“Recognized from the famous ‘Rhapsody in Blue,’ these few notes became a reference every musician uses to propose something better than an interpretation: a reinvention. Oddly, despite the years and the multitude of versions, the song ‘The Man I Love’ retains its nobility even when hummed in the shower. It is without end. Jazzmen in particular regenerate it with a liberty and vitality only equaled by the original itself.

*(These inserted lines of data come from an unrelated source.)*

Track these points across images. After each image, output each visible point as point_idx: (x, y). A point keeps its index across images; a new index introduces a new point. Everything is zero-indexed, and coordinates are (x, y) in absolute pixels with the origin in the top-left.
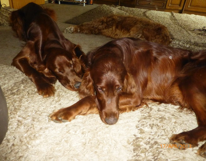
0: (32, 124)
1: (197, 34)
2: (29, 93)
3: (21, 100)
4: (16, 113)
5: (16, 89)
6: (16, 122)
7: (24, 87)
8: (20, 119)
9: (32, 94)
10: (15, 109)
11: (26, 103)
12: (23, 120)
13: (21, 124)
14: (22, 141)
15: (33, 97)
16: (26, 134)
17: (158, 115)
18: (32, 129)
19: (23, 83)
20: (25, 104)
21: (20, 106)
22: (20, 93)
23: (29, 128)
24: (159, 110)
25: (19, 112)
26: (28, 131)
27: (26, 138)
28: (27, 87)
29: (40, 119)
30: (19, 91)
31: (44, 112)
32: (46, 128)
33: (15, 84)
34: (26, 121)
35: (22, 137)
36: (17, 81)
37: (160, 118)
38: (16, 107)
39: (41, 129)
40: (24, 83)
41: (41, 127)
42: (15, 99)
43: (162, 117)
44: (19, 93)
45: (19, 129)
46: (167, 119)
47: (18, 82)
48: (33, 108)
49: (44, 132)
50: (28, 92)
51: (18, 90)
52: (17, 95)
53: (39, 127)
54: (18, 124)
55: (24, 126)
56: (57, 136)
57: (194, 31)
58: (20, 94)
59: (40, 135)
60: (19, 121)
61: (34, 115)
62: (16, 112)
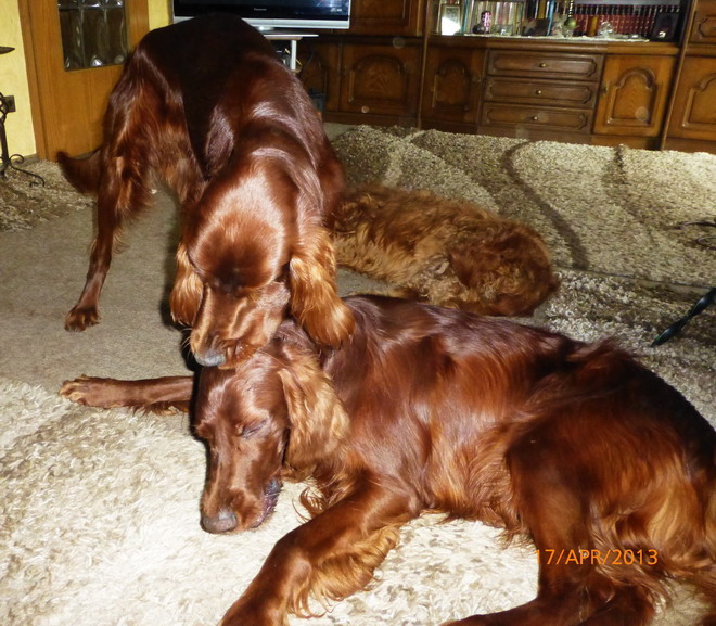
0: (47, 570)
1: (685, 245)
2: (52, 474)
3: (28, 494)
4: (9, 535)
5: (20, 458)
6: (6, 561)
7: (42, 453)
8: (18, 551)
9: (61, 475)
10: (9, 520)
11: (41, 503)
12: (26, 555)
13: (18, 568)
14: (14, 617)
15: (63, 485)
16: (26, 598)
17: (426, 557)
18: (44, 583)
19: (40, 439)
20: (38, 506)
21: (23, 513)
22: (28, 471)
23: (37, 579)
24: (433, 543)
25: (17, 532)
26: (32, 588)
27: (25, 608)
28: (49, 454)
29: (71, 555)
30: (26, 464)
31: (86, 535)
32: (84, 583)
33: (18, 441)
34: (33, 560)
35: (15, 604)
36: (26, 434)
37: (430, 568)
38: (12, 516)
39: (69, 583)
40: (42, 439)
41: (70, 578)
42: (12, 490)
43: (436, 565)
44: (25, 471)
45: (10, 582)
46: (453, 571)
47: (26, 437)
48: (55, 520)
49: (76, 594)
50: (49, 469)
51: (25, 461)
52: (20, 477)
53: (64, 579)
54: (9, 567)
55: (26, 574)
56: (109, 608)
57: (679, 228)
58: (26, 475)
59: (64, 603)
60: (13, 558)
61: (56, 543)
62: (10, 530)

Refined and popular at the same time, George Gershwin’s music is testimony to the dismantling of genres so particular to Americans, which certainly was the springboard for the musical comedy phenomenon. Their global success is driven by the need for delicious levity, which is undoubtedly behind the renewed interest they enjoy today. During periods of hardship, new forms blossom to dispel the ghosts born from misfortune; this is conducive to dancing Gershwin one-to-one with only one thing in mind: insouciance.”
The "dialogue" established between the performers is ingenious and the relationship between the sexes is positioned outside the chivalry of American musical film, without necessarily aspiring to involve our everyday reality. This duet for “necktie and boa” on several versions of George Gershwin’s “The Man I Love” ends with a long, Hollywood kiss, which concludes this dance full of contrasts and emotional nuances.
Without being American, Kelemenis’s reading is profound and sensual and brings to the stage that dreamy and poetic atmosphere that so captivated audiences around the world.
The amorous relationship that Séverine Bauvais and Christophe Le Blay dance in “L’homme, la femme et George”, an excellent choreography by Michel Kelemenis, is less ostensibly triumphant and hence less illustrative. Several versions of Gershwin’s “The Man I Love” accompany this couple that, in the beginning, keep their distance until they finally join together via her desire. Here, the woman dictates the action.
She takes off her red shoes and, in a beautiful choreographic moment, launches into a game of seduction provoked by the movement of her feet. In this dance, whose vocabulary goes beyond the choreography of the musical film, a long kiss, a red “scarf” and a necktie are the symbols that remind us that in the end, it’s all about musical comedy.